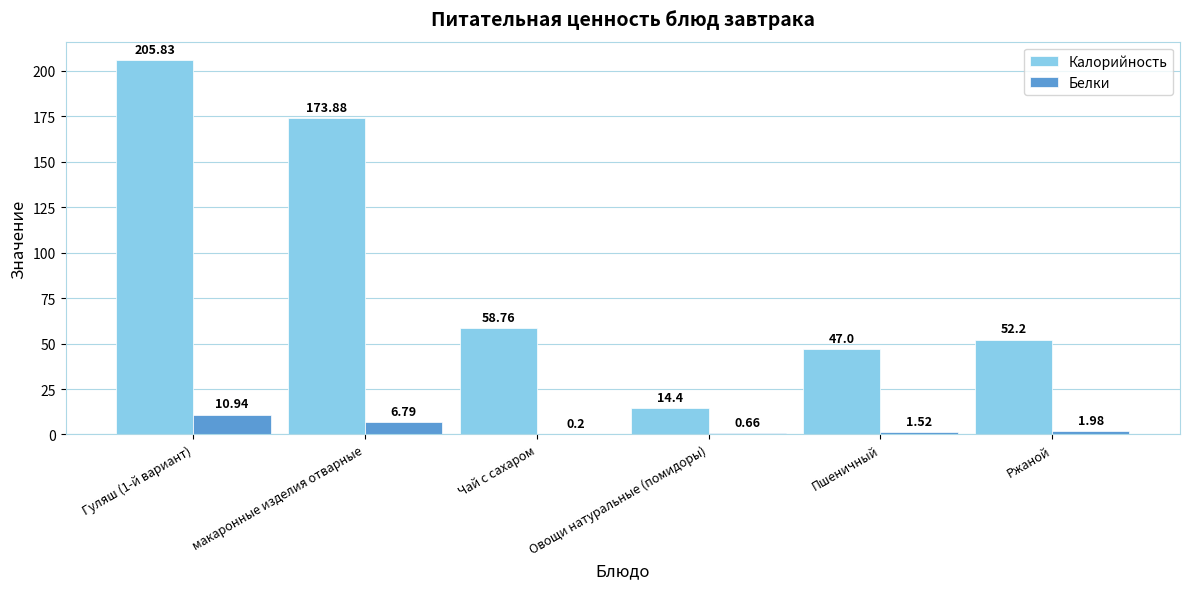

At which label is Белки closest to 5?

макаронные изделия отварные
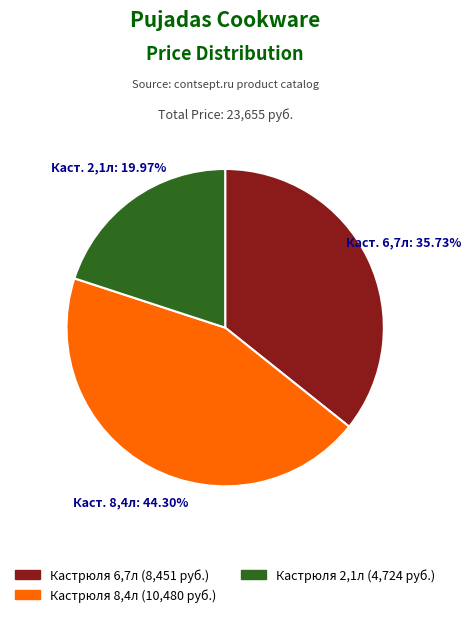

Count the number of slices in the pie.

3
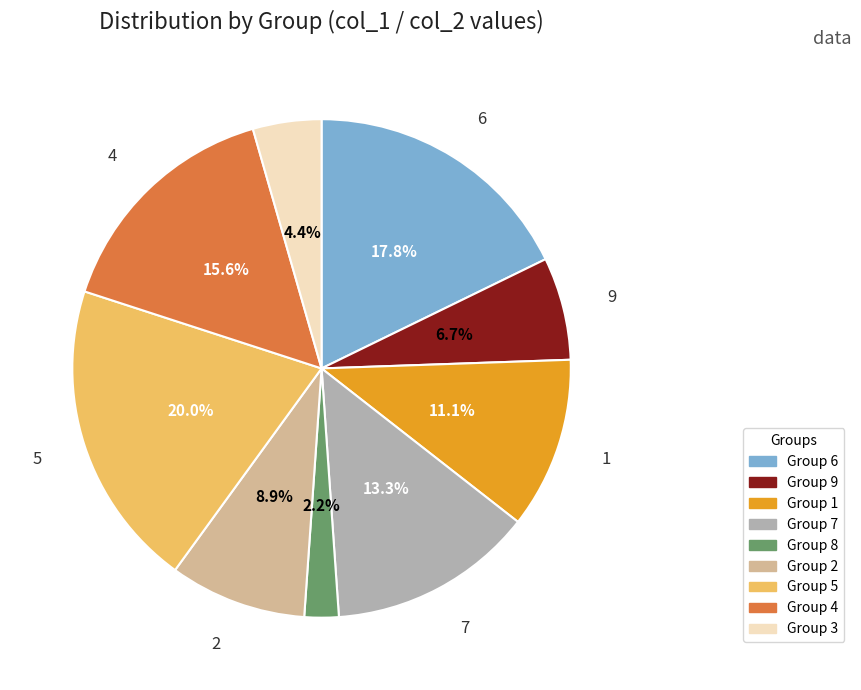

To the nearest percent, what is the difference between the largest and smallest slice percentages?

18%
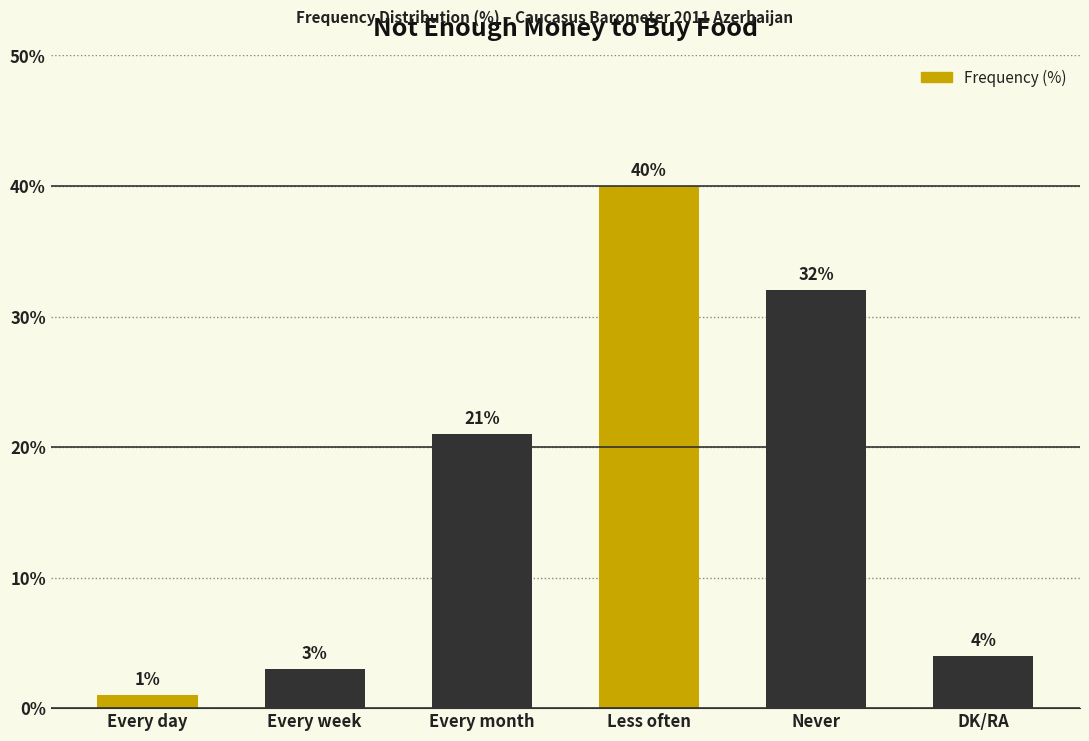

Does the chart contain stacked bars?

No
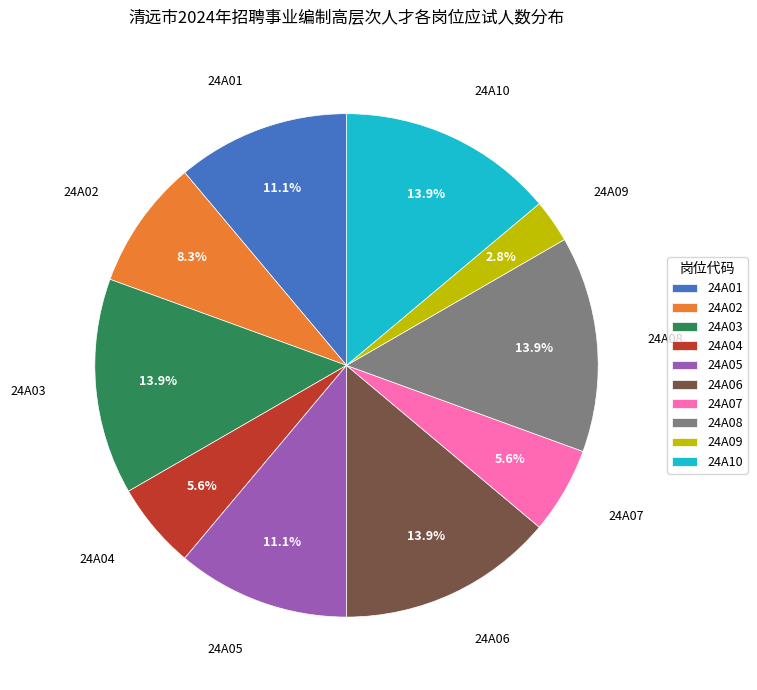

Does any single category account for the majority?

No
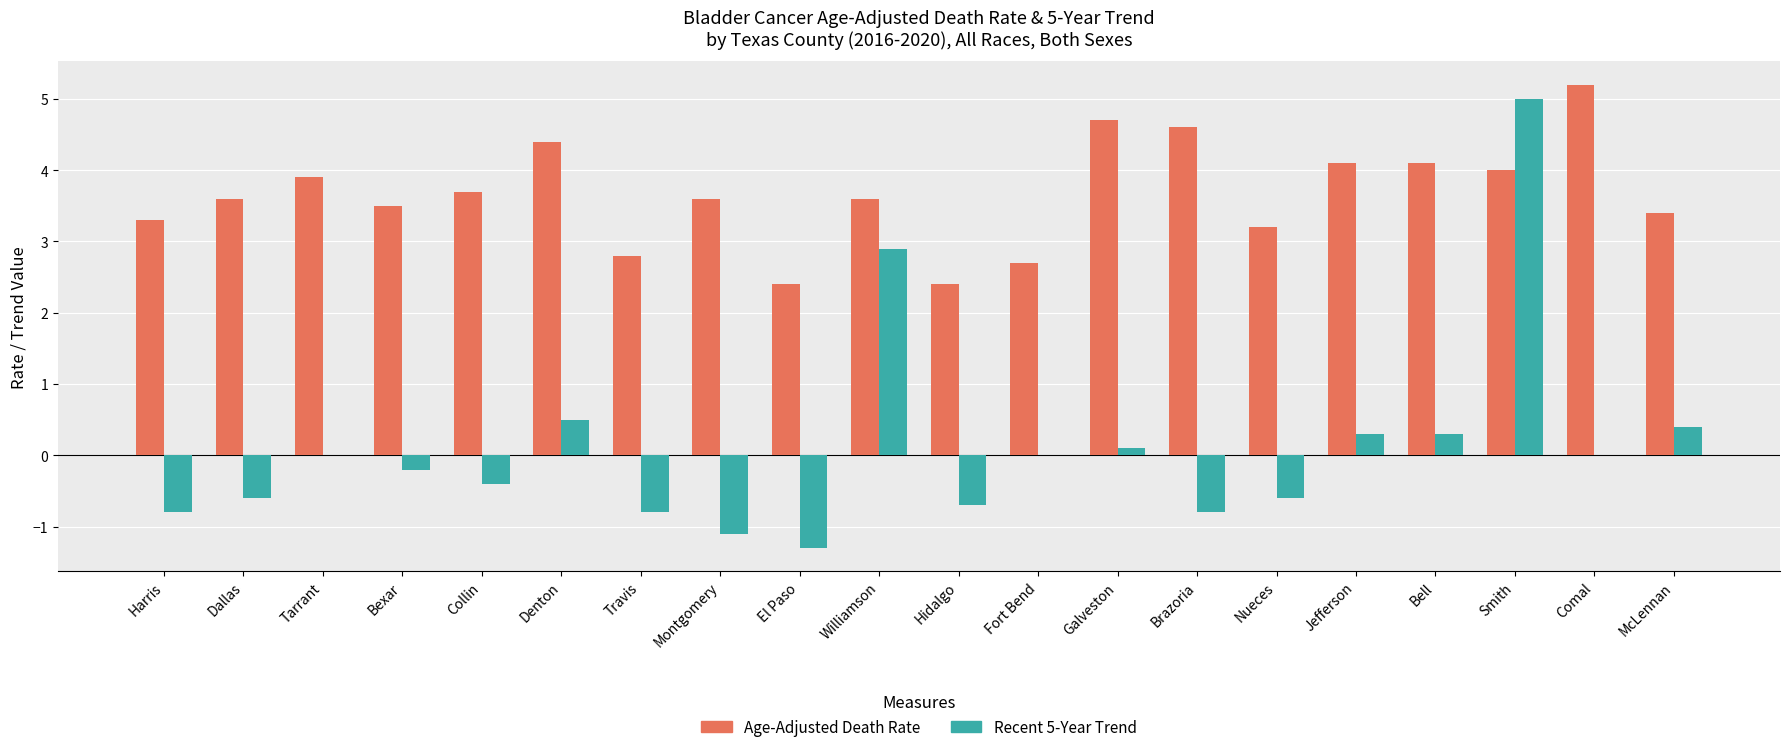

What are all the series names shown in the legend?

Age-Adjusted Death Rate, Recent 5-Year Trend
^^^^^^^^
Problem details
In the listing above, switch "chart" to "graph" and write out all of the listing again with nothing else changed. Omit the pictures.

Result of this task
At which label is Белки closest to 5?

макаронные изделия отварные

Count the number of slices in the pie.

3

To the nearest percent, what is the difference between the largest and smallest slice percentages?

18%

Does the graph contain stacked bars?

No

Does any single category account for the majority?

No

What are all the series names shown in the legend?

Age-Adjusted Death Rate, Recent 5-Year Trend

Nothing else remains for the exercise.